MATERIAL:
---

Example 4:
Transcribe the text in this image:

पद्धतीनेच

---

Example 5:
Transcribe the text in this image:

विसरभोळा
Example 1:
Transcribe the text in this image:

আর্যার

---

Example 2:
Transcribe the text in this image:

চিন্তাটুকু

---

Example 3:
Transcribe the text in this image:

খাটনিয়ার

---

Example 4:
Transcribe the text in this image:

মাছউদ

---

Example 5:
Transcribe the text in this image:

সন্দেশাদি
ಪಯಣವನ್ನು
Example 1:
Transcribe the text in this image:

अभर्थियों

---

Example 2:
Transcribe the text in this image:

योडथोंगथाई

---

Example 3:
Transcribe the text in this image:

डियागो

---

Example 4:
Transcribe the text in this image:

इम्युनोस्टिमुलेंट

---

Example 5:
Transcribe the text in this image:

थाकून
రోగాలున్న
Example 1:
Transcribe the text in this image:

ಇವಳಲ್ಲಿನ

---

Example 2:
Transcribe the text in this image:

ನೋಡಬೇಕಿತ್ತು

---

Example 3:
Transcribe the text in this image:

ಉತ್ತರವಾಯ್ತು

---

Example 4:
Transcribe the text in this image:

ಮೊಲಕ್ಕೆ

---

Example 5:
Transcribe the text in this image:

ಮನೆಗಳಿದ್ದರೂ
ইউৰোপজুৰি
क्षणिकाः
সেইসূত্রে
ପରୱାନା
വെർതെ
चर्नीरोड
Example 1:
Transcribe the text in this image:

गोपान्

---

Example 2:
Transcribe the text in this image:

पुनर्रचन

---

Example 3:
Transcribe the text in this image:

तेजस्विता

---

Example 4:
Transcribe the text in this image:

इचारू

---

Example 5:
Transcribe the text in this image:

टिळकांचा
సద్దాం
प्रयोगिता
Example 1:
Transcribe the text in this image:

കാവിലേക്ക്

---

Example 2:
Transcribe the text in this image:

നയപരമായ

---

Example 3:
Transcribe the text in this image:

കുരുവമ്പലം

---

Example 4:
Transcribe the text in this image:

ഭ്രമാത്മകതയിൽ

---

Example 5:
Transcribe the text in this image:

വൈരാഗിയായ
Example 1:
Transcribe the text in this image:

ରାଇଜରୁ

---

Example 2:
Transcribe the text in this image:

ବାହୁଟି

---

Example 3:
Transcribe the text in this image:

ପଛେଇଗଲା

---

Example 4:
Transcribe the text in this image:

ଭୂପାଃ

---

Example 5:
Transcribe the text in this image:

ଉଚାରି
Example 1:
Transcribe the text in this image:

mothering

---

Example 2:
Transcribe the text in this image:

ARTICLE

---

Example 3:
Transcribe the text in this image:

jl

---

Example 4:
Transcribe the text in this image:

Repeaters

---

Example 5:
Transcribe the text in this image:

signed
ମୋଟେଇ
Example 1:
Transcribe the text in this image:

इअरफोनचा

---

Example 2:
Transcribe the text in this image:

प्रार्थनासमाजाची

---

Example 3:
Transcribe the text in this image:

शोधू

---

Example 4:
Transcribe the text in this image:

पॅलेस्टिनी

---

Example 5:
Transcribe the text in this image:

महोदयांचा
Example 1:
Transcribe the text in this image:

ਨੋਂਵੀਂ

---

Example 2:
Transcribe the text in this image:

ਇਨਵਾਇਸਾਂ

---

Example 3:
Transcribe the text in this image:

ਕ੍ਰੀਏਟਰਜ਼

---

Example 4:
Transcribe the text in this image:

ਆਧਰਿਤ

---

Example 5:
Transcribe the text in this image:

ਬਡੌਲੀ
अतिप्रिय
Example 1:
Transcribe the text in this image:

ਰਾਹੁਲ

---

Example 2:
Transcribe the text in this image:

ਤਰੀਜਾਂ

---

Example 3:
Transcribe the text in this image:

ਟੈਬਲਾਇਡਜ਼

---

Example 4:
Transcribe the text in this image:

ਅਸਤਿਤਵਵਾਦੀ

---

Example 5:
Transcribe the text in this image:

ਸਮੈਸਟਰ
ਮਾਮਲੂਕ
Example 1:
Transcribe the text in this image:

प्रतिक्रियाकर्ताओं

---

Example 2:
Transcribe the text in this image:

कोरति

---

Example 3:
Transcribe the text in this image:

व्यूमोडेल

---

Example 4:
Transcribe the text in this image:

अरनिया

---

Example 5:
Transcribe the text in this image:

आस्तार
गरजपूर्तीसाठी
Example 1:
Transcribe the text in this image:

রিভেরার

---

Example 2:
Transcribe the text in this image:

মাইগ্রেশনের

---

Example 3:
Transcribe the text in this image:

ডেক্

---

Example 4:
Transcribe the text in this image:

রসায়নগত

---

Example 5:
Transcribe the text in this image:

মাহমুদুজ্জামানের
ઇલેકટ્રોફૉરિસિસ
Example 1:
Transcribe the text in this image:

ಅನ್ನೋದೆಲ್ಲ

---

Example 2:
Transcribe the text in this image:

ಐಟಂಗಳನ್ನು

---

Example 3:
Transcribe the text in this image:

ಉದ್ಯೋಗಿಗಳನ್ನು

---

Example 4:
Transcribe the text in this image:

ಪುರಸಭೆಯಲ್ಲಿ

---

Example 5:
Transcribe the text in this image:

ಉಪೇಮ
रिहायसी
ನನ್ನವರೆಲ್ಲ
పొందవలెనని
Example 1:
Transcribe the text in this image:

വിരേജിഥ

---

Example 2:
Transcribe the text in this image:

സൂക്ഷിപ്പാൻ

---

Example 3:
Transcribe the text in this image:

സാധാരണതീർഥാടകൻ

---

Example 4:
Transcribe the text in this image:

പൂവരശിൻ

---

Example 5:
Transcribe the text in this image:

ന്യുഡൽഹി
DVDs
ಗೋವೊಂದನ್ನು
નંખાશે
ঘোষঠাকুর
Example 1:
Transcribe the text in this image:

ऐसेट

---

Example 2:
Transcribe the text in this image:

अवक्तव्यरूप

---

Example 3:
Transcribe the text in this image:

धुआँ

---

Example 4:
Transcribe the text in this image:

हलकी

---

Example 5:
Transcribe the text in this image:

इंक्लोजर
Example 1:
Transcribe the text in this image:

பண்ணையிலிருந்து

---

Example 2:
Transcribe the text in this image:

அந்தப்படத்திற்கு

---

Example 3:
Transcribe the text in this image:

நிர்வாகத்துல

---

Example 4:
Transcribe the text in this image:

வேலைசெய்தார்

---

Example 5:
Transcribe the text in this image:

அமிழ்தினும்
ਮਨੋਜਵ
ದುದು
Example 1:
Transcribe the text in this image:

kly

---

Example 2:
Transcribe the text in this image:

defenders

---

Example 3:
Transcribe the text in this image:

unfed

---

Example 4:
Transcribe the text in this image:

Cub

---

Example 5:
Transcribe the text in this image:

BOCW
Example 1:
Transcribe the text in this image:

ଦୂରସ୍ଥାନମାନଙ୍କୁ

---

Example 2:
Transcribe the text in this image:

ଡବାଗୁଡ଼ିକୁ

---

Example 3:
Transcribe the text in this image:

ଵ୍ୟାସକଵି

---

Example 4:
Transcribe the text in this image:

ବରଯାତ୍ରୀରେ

PROBLEM REQUIREMENTS: Output all of the rows above again, unchanged and in the same order.

TASK SOLUTION:
---

Example 4:
Transcribe the text in this image:

पद्धतीनेच

---

Example 5:
Transcribe the text in this image:

विसरभोळा
Example 1:
Transcribe the text in this image:

আর্যার

---

Example 2:
Transcribe the text in this image:

চিন্তাটুকু

---

Example 3:
Transcribe the text in this image:

খাটনিয়ার

---

Example 4:
Transcribe the text in this image:

মাছউদ

---

Example 5:
Transcribe the text in this image:

সন্দেশাদি
ಪಯಣವನ್ನು
Example 1:
Transcribe the text in this image:

अभर्थियों

---

Example 2:
Transcribe the text in this image:

योडथोंगथाई

---

Example 3:
Transcribe the text in this image:

डियागो

---

Example 4:
Transcribe the text in this image:

इम्युनोस्टिमुलेंट

---

Example 5:
Transcribe the text in this image:

थाकून
రోగాలున్న
Example 1:
Transcribe the text in this image:

ಇವಳಲ್ಲಿನ

---

Example 2:
Transcribe the text in this image:

ನೋಡಬೇಕಿತ್ತು

---

Example 3:
Transcribe the text in this image:

ಉತ್ತರವಾಯ್ತು

---

Example 4:
Transcribe the text in this image:

ಮೊಲಕ್ಕೆ

---

Example 5:
Transcribe the text in this image:

ಮನೆಗಳಿದ್ದರೂ
ইউৰোপজুৰি
क्षणिकाः
সেইসূত্রে
ପରୱାନା
വെർതെ
चर्नीरोड
Example 1:
Transcribe the text in this image:

गोपान्

---

Example 2:
Transcribe the text in this image:

पुनर्रचन

---

Example 3:
Transcribe the text in this image:

तेजस्विता

---

Example 4:
Transcribe the text in this image:

इचारू

---

Example 5:
Transcribe the text in this image:

टिळकांचा
సద్దాం
प्रयोगिता
Example 1:
Transcribe the text in this image:

കാവിലേക്ക്

---

Example 2:
Transcribe the text in this image:

നയപരമായ

---

Example 3:
Transcribe the text in this image:

കുരുവമ്പലം

---

Example 4:
Transcribe the text in this image:

ഭ്രമാത്മകതയിൽ

---

Example 5:
Transcribe the text in this image:

വൈരാഗിയായ
Example 1:
Transcribe the text in this image:

ରାଇଜରୁ

---

Example 2:
Transcribe the text in this image:

ବାହୁଟି

---

Example 3:
Transcribe the text in this image:

ପଛେଇଗଲା

---

Example 4:
Transcribe the text in this image:

ଭୂପାଃ

---

Example 5:
Transcribe the text in this image:

ଉଚାରି
Example 1:
Transcribe the text in this image:

mothering

---

Example 2:
Transcribe the text in this image:

ARTICLE

---

Example 3:
Transcribe the text in this image:

jl

---

Example 4:
Transcribe the text in this image:

Repeaters

---

Example 5:
Transcribe the text in this image:

signed
ମୋଟେଇ
Example 1:
Transcribe the text in this image:

इअरफोनचा

---

Example 2:
Transcribe the text in this image:

प्रार्थनासमाजाची

---

Example 3:
Transcribe the text in this image:

शोधू

---

Example 4:
Transcribe the text in this image:

पॅलेस्टिनी

---

Example 5:
Transcribe the text in this image:

महोदयांचा
Example 1:
Transcribe the text in this image:

ਨੋਂਵੀਂ

---

Example 2:
Transcribe the text in this image:

ਇਨਵਾਇਸਾਂ

---

Example 3:
Transcribe the text in this image:

ਕ੍ਰੀਏਟਰਜ਼

---

Example 4:
Transcribe the text in this image:

ਆਧਰਿਤ

---

Example 5:
Transcribe the text in this image:

ਬਡੌਲੀ
अतिप्रिय
Example 1:
Transcribe the text in this image:

ਰਾਹੁਲ

---

Example 2:
Transcribe the text in this image:

ਤਰੀਜਾਂ

---

Example 3:
Transcribe the text in this image:

ਟੈਬਲਾਇਡਜ਼

---

Example 4:
Transcribe the text in this image:

ਅਸਤਿਤਵਵਾਦੀ

---

Example 5:
Transcribe the text in this image:

ਸਮੈਸਟਰ
ਮਾਮਲੂਕ
Example 1:
Transcribe the text in this image:

प्रतिक्रियाकर्ताओं

---

Example 2:
Transcribe the text in this image:

कोरति

---

Example 3:
Transcribe the text in this image:

व्यूमोडेल

---

Example 4:
Transcribe the text in this image:

अरनिया

---

Example 5:
Transcribe the text in this image:

आस्तार
गरजपूर्तीसाठी
Example 1:
Transcribe the text in this image:

রিভেরার

---

Example 2:
Transcribe the text in this image:

মাইগ্রেশনের

---

Example 3:
Transcribe the text in this image:

ডেক্

---

Example 4:
Transcribe the text in this image:

রসায়নগত

---

Example 5:
Transcribe the text in this image:

মাহমুদুজ্জামানের
ઇલેકટ્રોફૉરિસિસ
Example 1:
Transcribe the text in this image:

ಅನ್ನೋದೆಲ್ಲ

---

Example 2:
Transcribe the text in this image:

ಐಟಂಗಳನ್ನು

---

Example 3:
Transcribe the text in this image:

ಉದ್ಯೋಗಿಗಳನ್ನು

---

Example 4:
Transcribe the text in this image:

ಪುರಸಭೆಯಲ್ಲಿ

---

Example 5:
Transcribe the text in this image:

ಉಪೇಮ
रिहायसी
ನನ್ನವರೆಲ್ಲ
పొందవలెనని
Example 1:
Transcribe the text in this image:

വിരേജിഥ

---

Example 2:
Transcribe the text in this image:

സൂക്ഷിപ്പാൻ

---

Example 3:
Transcribe the text in this image:

സാധാരണതീർഥാടകൻ

---

Example 4:
Transcribe the text in this image:

പൂവരശിൻ

---

Example 5:
Transcribe the text in this image:

ന്യുഡൽഹി
DVDs
ಗೋವೊಂದನ್ನು
નંખાશે
ঘোষঠাকুর
Example 1:
Transcribe the text in this image:

ऐसेट

---

Example 2:
Transcribe the text in this image:

अवक्तव्यरूप

---

Example 3:
Transcribe the text in this image:

धुआँ

---

Example 4:
Transcribe the text in this image:

हलकी

---

Example 5:
Transcribe the text in this image:

इंक्लोजर
Example 1:
Transcribe the text in this image:

பண்ணையிலிருந்து

---

Example 2:
Transcribe the text in this image:

அந்தப்படத்திற்கு

---

Example 3:
Transcribe the text in this image:

நிர்வாகத்துல

---

Example 4:
Transcribe the text in this image:

வேலைசெய்தார்

---

Example 5:
Transcribe the text in this image:

அமிழ்தினும்
ਮਨੋਜਵ
ದುದು
Example 1:
Transcribe the text in this image:

kly

---

Example 2:
Transcribe the text in this image:

defenders

---

Example 3:
Transcribe the text in this image:

unfed

---

Example 4:
Transcribe the text in this image:

Cub

---

Example 5:
Transcribe the text in this image:

BOCW
Example 1:
Transcribe the text in this image:

ଦୂରସ୍ଥାନମାନଙ୍କୁ

---

Example 2:
Transcribe the text in this image:

ଡବାଗୁଡ଼ିକୁ

---

Example 3:
Transcribe the text in this image:

ଵ୍ୟାସକଵି

---

Example 4:
Transcribe the text in this image:

ବରଯାତ୍ରୀରେ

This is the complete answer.